Every conversation adds another layer of context that simply didn’t exist when business communication was fragmented across meetings, emails, and disconnected documents. Decisions no longer arrive as polished conclusions, but develop over time through questions, revisions, shared ideas, and increasingly through interactions with AI, leaving behind a detailed record of how an organisation thinks, collaborates, and ultimately reaches its most important conclusions.
However, while extremely beneficial, this new “joined up” way of working carries implications that many security teams have yet to fully address – or even notice. Security investment tends to focus on protecting identities, endpoints, networks, and cloud infrastructure, but the “conversations” or exchange of data flowing between them pretty much go ignored. Those conversations now regularly contain intellectual property, commercial ideas, operational information, and institutional knowledge that rarely exist anywhere else in quite the same form. As organisations continue embedding AI assistants, workflow automation, and third-party integrations into everyday collaboration, protecting the confidentiality of these exchanges is becoming an architectural consideration that extends well beyond the messaging platform itself.
Enterprise’s most valuable intelligence
When we think of intellectual property, or the information that organisations value the most, we think of it being stored within secure databases and carefully managed systems. But now those systems are talking to each other. A design specification might explain what was built, but the discussion that led to it often reveals why particular decisions were made, which alternatives were rejected, what concerns remain unresolved, and where future opportunities may lie. In isolation, each exchange is fairly innocuous and routine, but viewed collectively, they form a remarkably detailed picture of how an organisation operates. And that picture can be very valuable to would-be attackers.

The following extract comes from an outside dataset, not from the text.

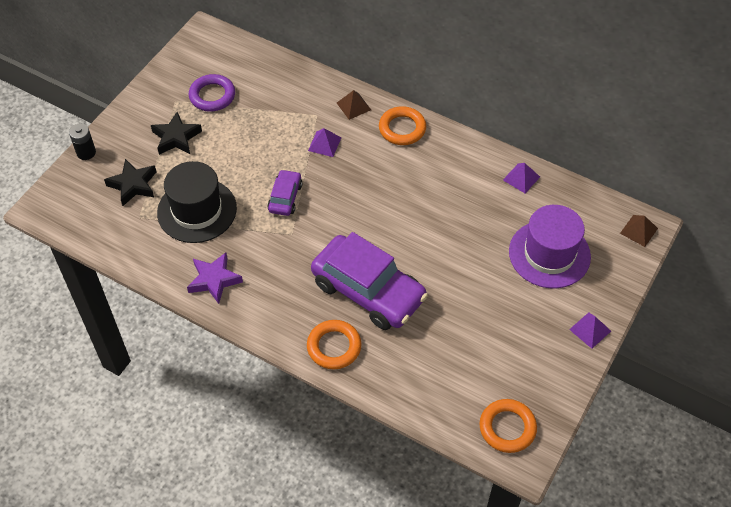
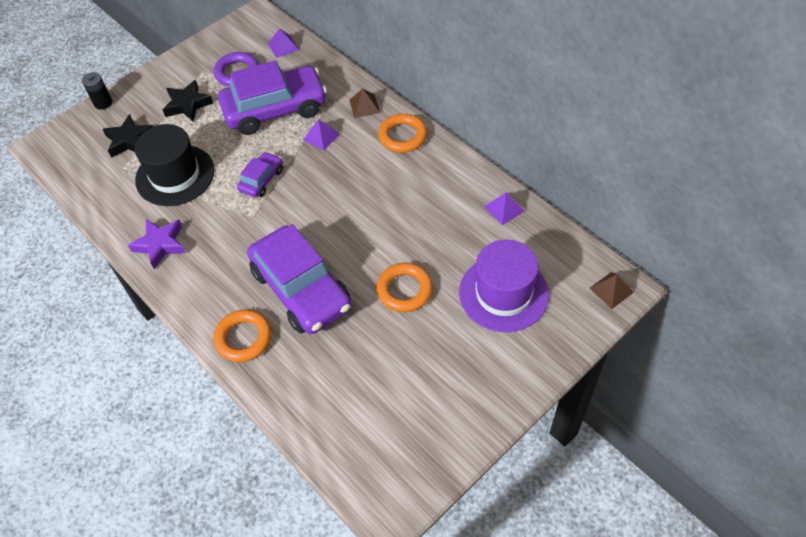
camera: 20 degrees right, 0 degrees up
(267, 126) = (275, 109): none -> purple car
(507, 428) = (384, 471): orange ring -> orange ring (404, 290)
(590, 330) = (517, 386): purple pyramid -> purple pyramid (283, 46)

Collaboration platforms used to be transient messaging tools – a way for employees to communicate with one another over a secure channel – but today they’re more like knowledge repositories that various systems need access to in order to keep operations moving. Conversations that might once have disappeared, or at least been forgotten, after a meeting are now persistent, searchable, and increasingly accessible to AI assistants that can summarise, retrieve, and connect information across projects. According to Microsoft’s 2024 Work Trend Index, 75 per cent of “knowledge workers” already use generative AI at work, while 78pc of those users are bringing their own AI tools into the workplace. The issue is that as conversational data becomes easier to discover and reuse, it also becomes a more attractive source of intelligence – and that invites risk.
Every integration expands the conversation’s reach
The value of collaboration data starts and ends with the people taking part in the conversation. Or, at least, it used to. Modern platforms sit at the centre of a much broader digital ecosystem, connecting project management tools, customer systems, document repositories, AI assistants, and countless other business applications. That means information no longer remains within a single thread or workspace, but moves continuously between systems, carrying context with it as workflows become more connected and increasingly automated.

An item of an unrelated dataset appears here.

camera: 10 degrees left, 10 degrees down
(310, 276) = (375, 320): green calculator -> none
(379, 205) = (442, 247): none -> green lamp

That growing interconnectedness brings enormous benefits, of course, but it also changes the nature of enterprise risk. A confidential discussion may be summarised by an AI assistant, referenced in a project update, linked to supporting documentation, or used to trigger an automated workflow, and that gives it a very broad footprint.
According to Verizon’s 2025 Data Breach Investigations Report, involvement from third parties played a role in almost one third (30%) of breaches globally – a trend that is set to continue in the coming years. As collaboration platforms become the connective pathways between people, applications, and AI, understanding how sensitive information moves through that ecosystem is becoming just as important as protecting the systems themselves.
Security strategy hasn’t fully caught up
Most organisations recognise that collaboration platforms require governance, but much of that effort is invested in visibility, compliance, and user behaviour. Those are all important, yet they don’t fully reflect the role these platforms now play inside the enterprise. If conversations have become a primary source of commercial knowledge, what matters isn’t who has access to the information now, but who might be able to infer value from it a month, a year, or five years from now. As AI makes it possible to process vast quantities of communication at speed, even routine exchanges can reveal patterns that would have been almost impossible to identify manually – who influences decisions? How do approvals work? What are the executives most focused on? And so on.
The conversation surrounding modern collaboration tools therefore needs to move from features to architectures. The confidentiality of enterprise communication can no longer be considered solely at the application layer when information routinely flows between conversations, files, integrations, and automated services. Every point at which that data is decrypted, processed, or shared creates another opportunity for sensitive information to be exposed, whether through malicious intent, operational error, or unnecessary access. As organisations continue redesigning their digital workplaces around collaboration and AI, the communication layer itself deserves the same level of architectural scrutiny as the networks, identities, and cloud services that support it.